Required work |
[1] According to the Chara discography text, why did Chara leave Sony in 2004? Answer in one to three sentences.
[2] Duplicate the passage of the Chara discography text starting at "After a second" and ending at "Secret Garden (2015).".

Provided text |
<<<<
The discography of Japanese musician Chara consists of fifteen studio albums, four compilation albums, two live albums, three extended plays one soundtrack, eight video albums and fifty singles. Chara debuted as a musician in 1991 with Sony Music Entertainment Japan, and saw great success with the singles "Swallowtail Butterfly (Ai no Uta)" (1996), the theme song for the film Swallowtail, and "Yasashii Kimochi" (1997). After releasing ten albums with the label, Chara left Sony in 2004 to become an independent musician, releasing the album Something Blue (2005). The next year, Chara signed her second major label contract with Universal Music Japan, releasing four albums between 2007 and 2011.

After a second brief period where she worked independently, releasing the extended play Utakata (2011), Chara signed a contract with Sony sublabel Ki/oon Music, releasing the albums Cocoon (2012), Jewel (2013) and Secret Garden (2015).
>>>>
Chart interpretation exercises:
<<<<
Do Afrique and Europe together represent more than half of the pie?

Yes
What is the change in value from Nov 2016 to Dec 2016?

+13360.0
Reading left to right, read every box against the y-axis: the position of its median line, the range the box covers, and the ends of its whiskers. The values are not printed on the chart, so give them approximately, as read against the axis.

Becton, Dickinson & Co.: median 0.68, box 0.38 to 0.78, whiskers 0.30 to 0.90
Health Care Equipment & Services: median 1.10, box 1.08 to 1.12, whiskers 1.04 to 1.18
>>>>
Solutions below |
[1] Chara left Sony in 2004 to become an independent musician. As an independent artist, she then released the album Something Blue (2005).

[2]
After a second brief period where she worked independently, releasing the extended play Utakata (2011), Chara signed a contract with Sony sublabel Ki/oon Music, releasing the albums Cocoon (2012), Jewel (2013) and Secret Garden (2015).